DATA EXTRACT Block Start

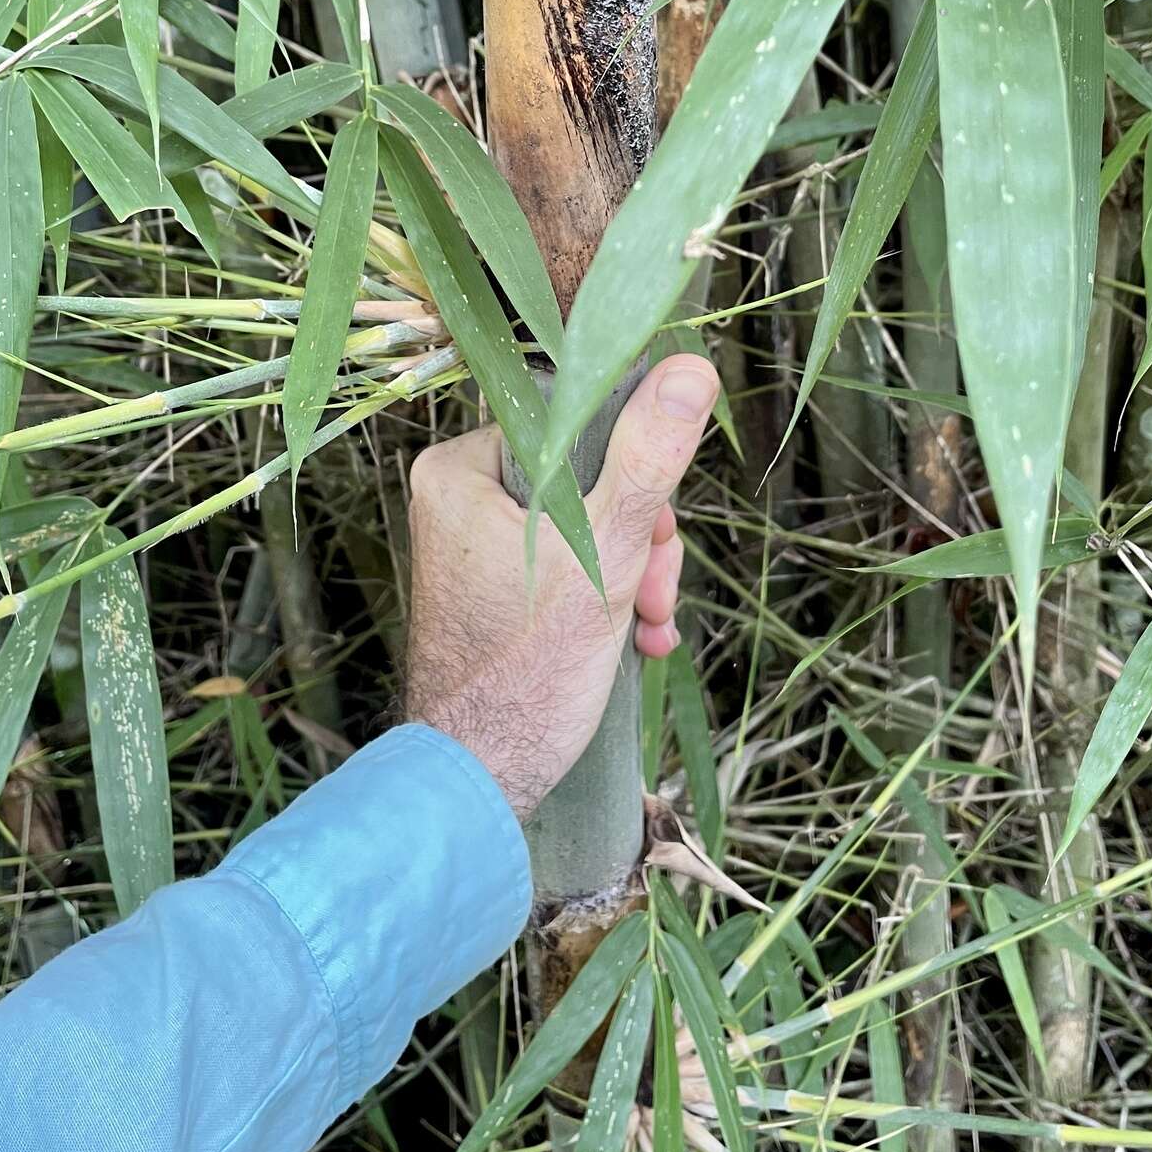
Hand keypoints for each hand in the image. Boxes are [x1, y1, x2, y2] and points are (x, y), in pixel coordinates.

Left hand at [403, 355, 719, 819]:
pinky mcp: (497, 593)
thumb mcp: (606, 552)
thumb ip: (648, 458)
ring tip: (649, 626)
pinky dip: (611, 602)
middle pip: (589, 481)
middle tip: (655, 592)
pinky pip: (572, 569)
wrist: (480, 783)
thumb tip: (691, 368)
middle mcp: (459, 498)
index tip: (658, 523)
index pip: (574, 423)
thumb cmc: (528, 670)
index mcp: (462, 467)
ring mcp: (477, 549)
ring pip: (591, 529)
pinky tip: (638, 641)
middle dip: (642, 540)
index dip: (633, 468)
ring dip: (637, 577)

DATA EXTRACT Block End
DATA EXTRACT Block Start

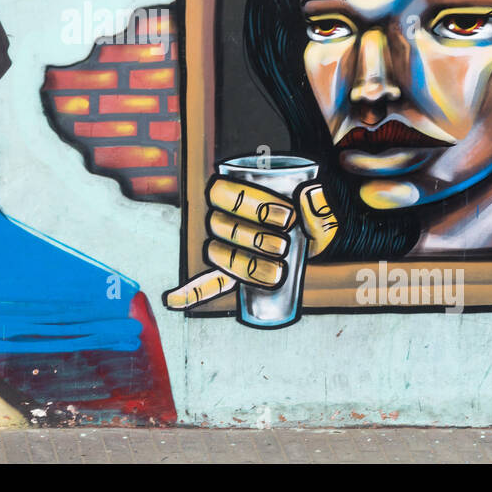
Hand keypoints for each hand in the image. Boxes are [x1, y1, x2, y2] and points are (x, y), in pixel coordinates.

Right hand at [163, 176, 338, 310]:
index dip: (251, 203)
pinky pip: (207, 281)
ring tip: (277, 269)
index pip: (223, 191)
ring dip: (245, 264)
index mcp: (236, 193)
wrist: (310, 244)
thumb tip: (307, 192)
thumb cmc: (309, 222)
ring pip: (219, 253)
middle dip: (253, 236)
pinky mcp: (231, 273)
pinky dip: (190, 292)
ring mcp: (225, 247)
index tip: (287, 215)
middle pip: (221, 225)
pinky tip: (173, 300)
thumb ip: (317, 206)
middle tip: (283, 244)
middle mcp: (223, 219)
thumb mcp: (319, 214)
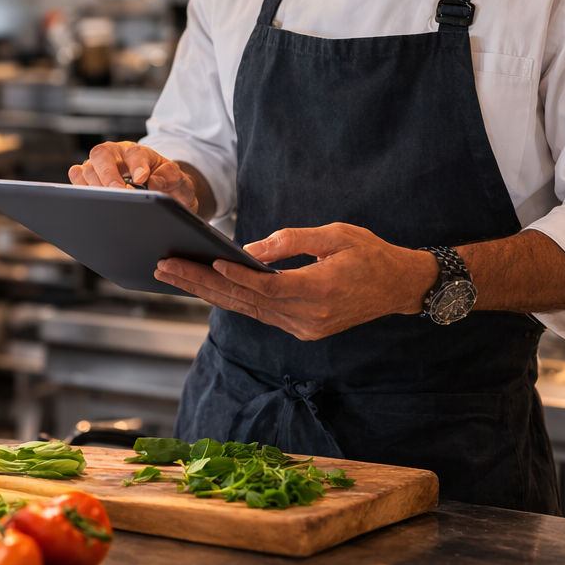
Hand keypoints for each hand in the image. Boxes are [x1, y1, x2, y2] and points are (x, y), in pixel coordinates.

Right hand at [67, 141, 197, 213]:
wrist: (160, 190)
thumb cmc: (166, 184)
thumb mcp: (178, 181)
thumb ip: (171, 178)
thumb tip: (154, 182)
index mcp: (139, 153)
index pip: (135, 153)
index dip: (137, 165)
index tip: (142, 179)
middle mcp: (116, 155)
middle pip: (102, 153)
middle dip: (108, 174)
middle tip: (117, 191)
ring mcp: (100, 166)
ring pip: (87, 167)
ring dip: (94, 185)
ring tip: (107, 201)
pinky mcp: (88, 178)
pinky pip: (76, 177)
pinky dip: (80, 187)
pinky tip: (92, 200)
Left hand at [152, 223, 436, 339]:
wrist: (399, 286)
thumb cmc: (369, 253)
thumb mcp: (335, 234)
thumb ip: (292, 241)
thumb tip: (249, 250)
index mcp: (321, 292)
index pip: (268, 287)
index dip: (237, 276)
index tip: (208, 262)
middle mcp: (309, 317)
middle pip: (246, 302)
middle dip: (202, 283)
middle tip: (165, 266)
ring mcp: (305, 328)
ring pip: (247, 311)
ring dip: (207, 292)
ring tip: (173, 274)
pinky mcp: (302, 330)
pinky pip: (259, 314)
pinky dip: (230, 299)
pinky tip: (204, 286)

DATA EXTRACT Block End
DATA EXTRACT Block Start

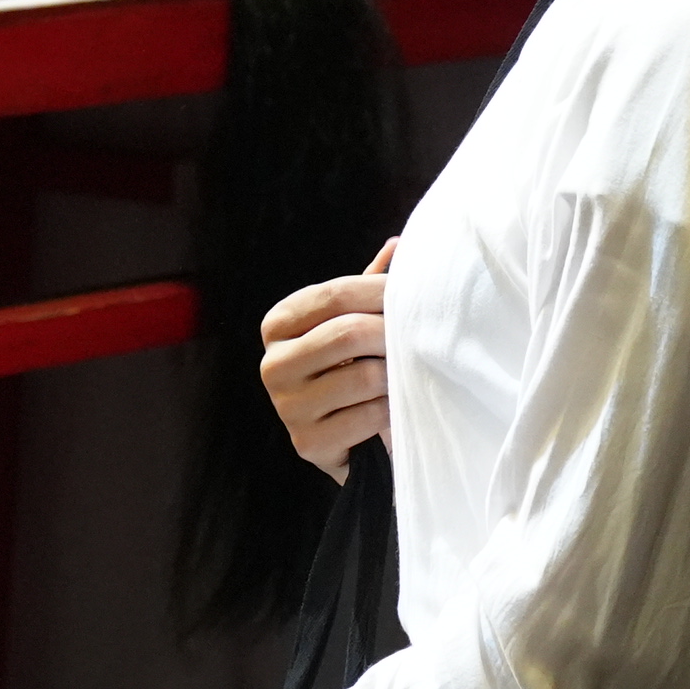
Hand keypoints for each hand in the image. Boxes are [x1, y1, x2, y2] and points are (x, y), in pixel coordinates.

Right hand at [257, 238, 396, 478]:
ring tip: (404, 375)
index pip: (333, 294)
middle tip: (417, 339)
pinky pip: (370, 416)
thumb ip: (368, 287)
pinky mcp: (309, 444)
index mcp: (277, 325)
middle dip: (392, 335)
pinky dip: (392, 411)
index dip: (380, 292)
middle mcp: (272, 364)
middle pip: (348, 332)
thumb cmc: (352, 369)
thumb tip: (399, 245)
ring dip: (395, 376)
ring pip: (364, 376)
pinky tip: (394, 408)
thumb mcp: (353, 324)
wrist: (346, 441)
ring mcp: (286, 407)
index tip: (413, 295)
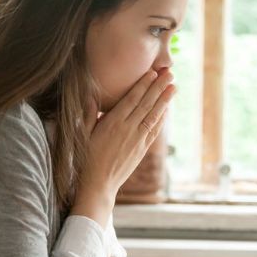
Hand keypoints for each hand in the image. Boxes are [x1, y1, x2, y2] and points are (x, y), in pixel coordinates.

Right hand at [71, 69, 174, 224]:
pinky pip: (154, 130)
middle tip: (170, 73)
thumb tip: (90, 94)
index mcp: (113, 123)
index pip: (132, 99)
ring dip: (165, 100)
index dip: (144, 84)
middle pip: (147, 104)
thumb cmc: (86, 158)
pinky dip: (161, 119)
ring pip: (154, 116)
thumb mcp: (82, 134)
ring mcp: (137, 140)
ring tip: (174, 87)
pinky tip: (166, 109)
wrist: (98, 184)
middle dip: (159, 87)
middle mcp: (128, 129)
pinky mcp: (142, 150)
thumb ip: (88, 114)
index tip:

DATA EXTRACT Block End

## DESCRIPTION OF THE TASK
Could you retype exactly the lines above, starting at the line that contains "middle tip: (417, 339)" and ending at the line that contains "index tip: (413, 295)", and nothing more?

## RESPONSE
middle tip: (417, 339)
pinky pip: (370, 416)
thumb ip: (368, 287)
pinky mcp: (309, 444)
index mcp: (277, 325)
middle dip: (392, 335)
pinky dip: (392, 411)
index dip: (380, 292)
middle mcp: (272, 364)
middle pip: (348, 332)
thumb cmc: (352, 369)
thumb tip: (399, 245)
ring dip: (395, 376)
ring pip: (364, 376)
pinky tip: (394, 408)
thumb mcp: (353, 324)
wrist: (346, 441)
ring mcp: (286, 407)
index tip: (413, 295)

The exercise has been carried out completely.